### TEXTAUSZUG
........

Rechts aus der Bahn geworfen

Jörg
Haider war ein harter Rechter, aber auch ein Spieler und Exzentriker.
Mal war er depressiv, mal euphorisch. Eine Art James Dean der
österreichischen Politik. Jetzt fuhr er sich zu Tode.
taz, 13. Oktober 2008

Wo,
verdammt noch mal, kommt dieses irre Gefühl her? Dieses, ja, was für
ein Gefühl eigentlich? Erschrecken. Mitgefühl. Fast so etwas wie
Trauer. Ich starre auf den Bildschirm: „Jörg Haider tot“, steht da in
riesigen Lettern. Gut, angesichts des Todes tritt die politische
Gegnerschaft zurück und das, was man so unscharf „das Menschliche“
nennt, tritt in die erste Reihe. Als Mann mit „großen Begabungen und
Talenten“ würdigt ihn der Bundespräsident, Noch-Bundeskanzler Alfred
Gusenbauer von den Sozialdemokraten zeigt sich „tief betroffen“. Das
ist schon echt. Man wünscht niemanden so ein Ende. Und außerdem: Die
Pietät verlangt solche Sätze.
 
Andererseits,
es haben auch schon mal Menschen so über gerade Verstorbene gesprochen:
Ein „tragischer Vorfall“, aber man soll „also nicht dauernd, … also
Krokodilstränen für einen, äh, abgeschobenen Drogendealer“ vergießen.
So sprach Jörg Haider 1999, nachdem der schwarze Asylbewerber Marcus
Omofuma bei seiner Deportation, zusammengeschnürt und mit Klebeband
geknebelt, gestorben war. Drogendealer war Omofuma natürlich keiner.
Noch vor ein paar Wochen hat Haider im Wahlkampf während einer
TV-Konfrontation einer Frau, deren Mann gerade auf Grund des
gnadenlosen Ausländerrechtes den Ausweisungsbescheid erhalten hat, ins
Gesicht gesagt, es werde wohl schon einen guten Grund geben, warum der
Gatte des Landes verwiesen werde. Krimineller und so.
 
Bis zuletzt konnte Jörg Haider einem immer wieder mit seiner Fähigkeit zur Unmenschlichkeit überraschen.

........

### ZU PRÜFENDE DATEN

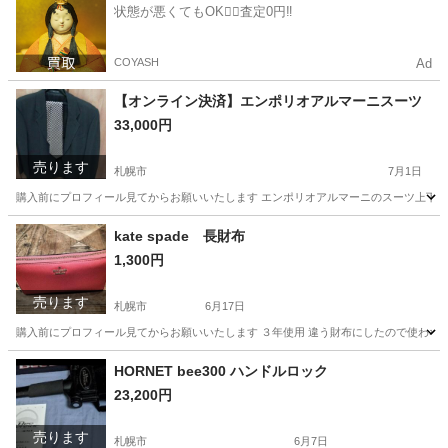
状態が悪くてもOK🙆‍♀️査定0円‼️
COYASH
Ad
【オンライン決済】エンポリオアルマーニスーツ
33,000円
売ります
札幌市
7月1日
購入前にプロフィール見てからお願いいたします エンポリオアルマーニのスーツ上下で
北海道
札幌市
スーツ
エンポリオアルマーニ
kate spade 長財布
1,300円
売ります
札幌市
6月17日
購入前にプロフィール見てからお願いいたします ３年使用 違う財布にしたので使わな
北海道
札幌市
その他
HORNET bee300 ハンドルロック
23,200円
売ります
札幌市
6月7日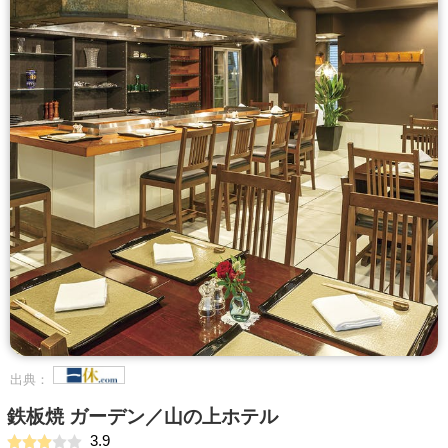
出典：
鉄板焼 ガーデン／山の上ホテル
3.9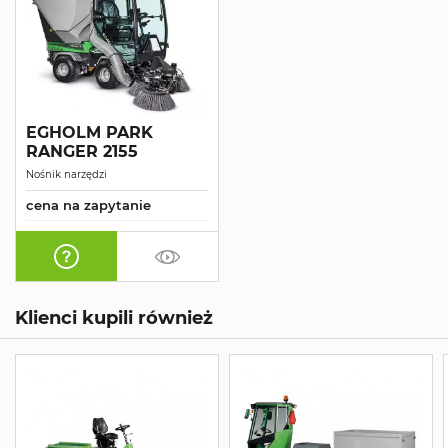
EGHOLM PARK
RANGER 2155
Nośnik narzędzi
cena na zapytanie
Klienci kupili również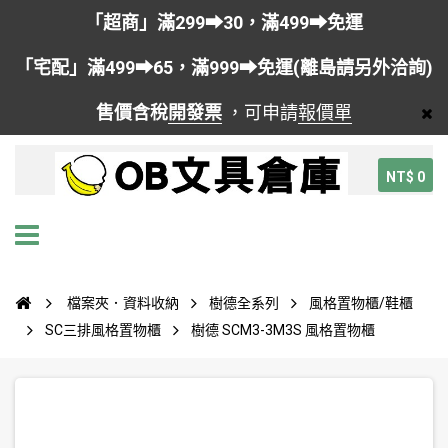
「超商」滿299➡30，滿499➡免運
「宅配」滿499➡65，滿999➡免運(離島請另外洽詢)
售價含稅
開發票
，可申請
報價單
NT$ 0
檔案夾．資料收納
樹德全系列
風格置物櫃/鞋櫃
SC三排風格置物櫃
樹德 SCM3-3M3S 風格置物櫃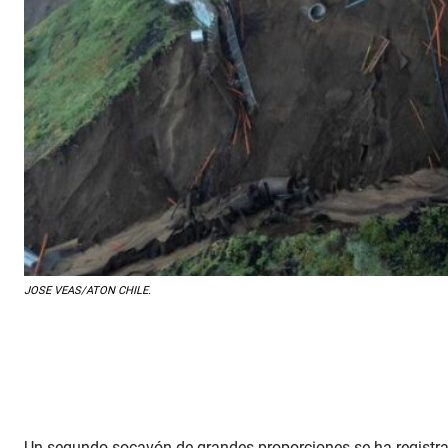
JOSE VEAS/ATON CHILE.
Un segundo socavón de grandes proporciones se ha registrado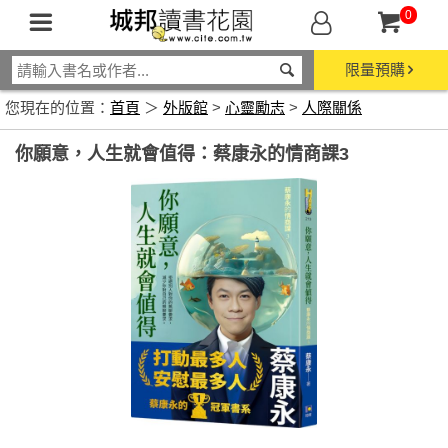
0
限量預購
您現在的位置：
首頁
＞
外版館
>
心靈勵志
>
人際關係
你願意，人生就會值得：蔡康永的情商課3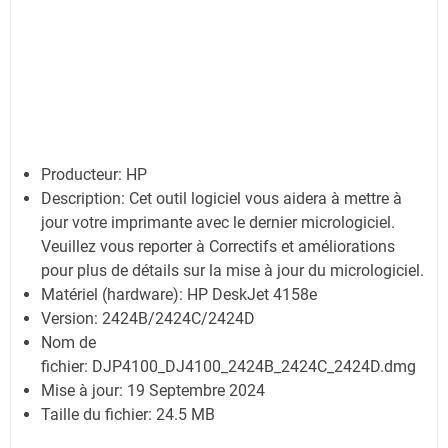
Producteur:
HP
Description:
Cet outil logiciel vous aidera à mettre à
jour votre imprimante avec le dernier micrologiciel.
Veuillez vous reporter à Correctifs et améliorations
pour plus de détails sur la mise à jour du micrologiciel.
Matériel (hardware): HP DeskJet 4158e
Version:
2424B/2424C/2424D
Nom de
fichier:
DJP4100_DJ4100_2424B_2424C_2424D.dmg
Mise à jour:
19 Septembre 2024
Taille du fichier:
24.5 MB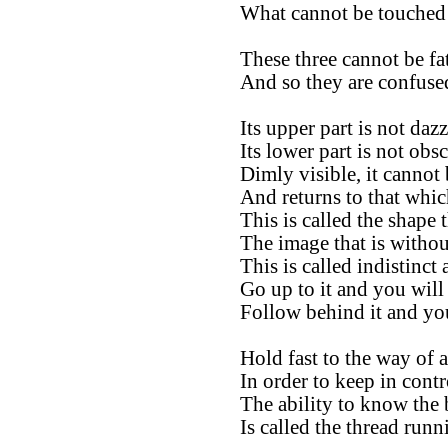
What cannot be touched 
These three cannot be f
And so they are confuse
Its upper part is not dazz
Its lower part is not obsc
Dimly visible, it cannot
And returns to that whic
This is called the shape 
The image that is withou
This is called indistinc
Go up to it and you will 
Follow behind it and you 
Hold fast to the way of 
In order to keep in contr
The ability to know the 
Is called the thread run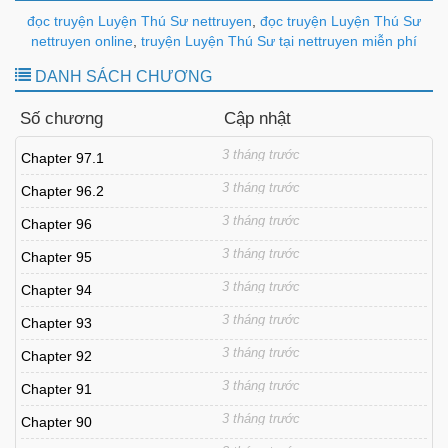
đọc truyện Luyện Thú Sư nettruyen
,
đọc truyện Luyện Thú Sư
nettruyen online
,
truyện Luyện Thú Sư tại nettruyen miễn phí
DANH SÁCH CHƯƠNG
Số chương
Cập nhật
3 tháng trước
Chapter 97.1
3 tháng trước
Chapter 96.2
3 tháng trước
Chapter 96
3 tháng trước
Chapter 95
3 tháng trước
Chapter 94
3 tháng trước
Chapter 93
3 tháng trước
Chapter 92
3 tháng trước
Chapter 91
3 tháng trước
Chapter 90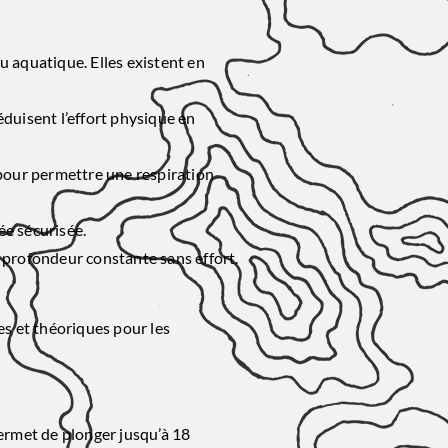
 aquatique. Elles existent en
éduisent l’effort physique en
 pour permettre une respiration
ée sécurisée.
e profondeur constante sans effort.
es et théoriques pour les
permet de plonger jusqu’à 18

........

### AUFGABEN
[1] Kannst du den Abschnitt des Artikels über Jörg Haider, der mit den Worten „So sprach Jörg“ beginnt und mit „Krimineller und so.“ endet, noch einmal wiedergeben und darin „Gatte“ durch „Ehemann“ ersetzen?
[2] Kannst du den Artikel über Jörg Haider im Anschluss an seinen letzten Satz weiterschreiben?
Die Datensätze stammen aus einer anderen Quelle.

### LÖSUNGEN
[1]
So sprach Jörg Haider 1999, nachdem der schwarze Asylbewerber Marcus
Omofuma bei seiner Deportation, zusammengeschnürt und mit Klebeband
geknebelt, gestorben war. Drogendealer war Omofuma natürlich keiner.
Noch vor ein paar Wochen hat Haider im Wahlkampf während einer
TV-Konfrontation einer Frau, deren Mann gerade auf Grund des
gnadenlosen Ausländerrechtes den Ausweisungsbescheid erhalten hat, ins
Gesicht gesagt, es werde wohl schon einen guten Grund geben, warum der
Ehemann des Landes verwiesen werde. Krimineller und so.

[2]
Dennoch,
es ist schon recht so, dass man Haiders Ende jetzt mit Erschrecken
aufnimmt. Man kann auch Mitgefühl mit jenen haben, die zum Mitgefühl
nicht fähig sind. Hätte man es nicht, sie hätten gewonnen: Man wäre
ihnen ähnlich geworden. Und ein bisschen bleibt einem auch der Atem
weg, wegen der Art dieses Todes. Weil er irgendwie passt. Nicht wenige
hatten erwartet, dass Jörg Haider einmal so sterben würde.
 
Denn
es war immer zu kurz gegriffen, Haider nur als talentierten
Rechtsaußenpolitiker zu beschreiben. Klar, das war er auch, aber das
reicht nicht aus, um diese Figur, diese Type zu verstehen und auch die
Faszination, die von ihr beinahe eineinhalb Jahrzehnte ausging. Haider
war auch ein Exzentriker, ein politischer Borderliner. Er war einer,
der den alten Nazis, den jungen Dumpfen und den feschen Yuppies
schmeichelte, aber er war dabei auch eine Art James Dean der
österreichischen Innenpolitik. Jetzt starb er wie Dean, nur älter. Ende
einer Dienstfahrt.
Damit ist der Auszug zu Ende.